A stochastic multicellular model identifies biological watermarks from disorders in self-organized patterns of phyllotaxis

A stochastic multicellular model identifies biological watermarks from disorders in self-organized patterns of phyllotaxis

Wed, 06/07/2016

Publication

RDP Publication RDP in e-life

La production de la spirale des organes aériens des plantes a lieu dans un tissu spécialisé à l’extrémité de la tige vu ici en microscopie confocale à un stade où la plante produit des fleurs. La décision de produire un nouvel organe comporte une part d’aléatoire, comme si la plante tirait aux dés pour cette décision. Un modèle utilisant cette propriété permet d’expliquer comment les spirales sont produites et de montrer que les irrégularités du processus informent sur les mécanismes menant à la décision de produire un nouvel organe. Copyright : Yassin Refahi, Géraldine Brunoud, Teva Vernoux, Christophe Godin
Exploration of developmental mechanisms classically relies on analysis of pattern regularities.
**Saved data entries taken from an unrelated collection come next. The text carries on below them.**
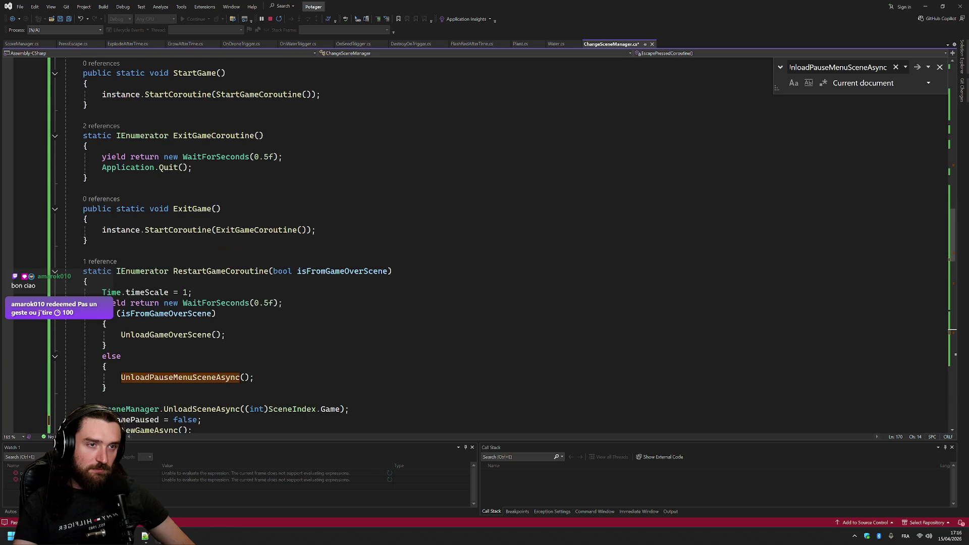
pyautogui.scroll(1, 499, 247)
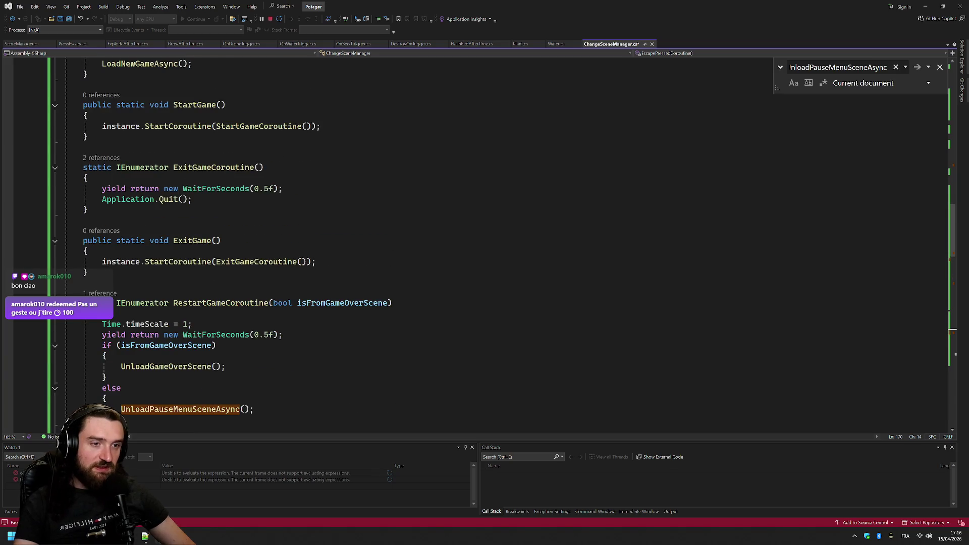
pyautogui.moveTo(84, 221)
pyautogui.mouseDown()
pyautogui.moveTo(174, 261)
pyautogui.moveTo(88, 273)
pyautogui.mouseUp()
Whether disorders induced by biological noise may carry information on building principles of developmental systems is an important debated question. Here, we addressed theoretically this question using phyllotaxis, the geometric arrangement of plant aerial organs, as a model system. Phyllotaxis arises from reiterative organogenesis driven by lateral inhibitions at the shoot apex. Motivated by recurrent observations of disorders in phyllotaxis patterns, we revisited in depth the classical deterministic view of phyllotaxis.
We developed a stochastic model of primordia initiation at the shoot apex, integrating locality and stochasticity in the patterning system. This stochastic model recapitulates phyllotactic patterns, both regular and irregular, and makes quantitative predictions on the nature of disorders arising from noise. We further show that disorders in phyllotaxis instruct us on the parameters governing phyllotaxis dynamics, thus that disorders can reveal biological watermarks of developmental systems.
The research team was composed of biologists and mathematicians, under the supervision of Teva Vernoux, (RDP) of the l’ENS de Lyon and Christophe Godin of Virtual Plants of INRIA Montpellier.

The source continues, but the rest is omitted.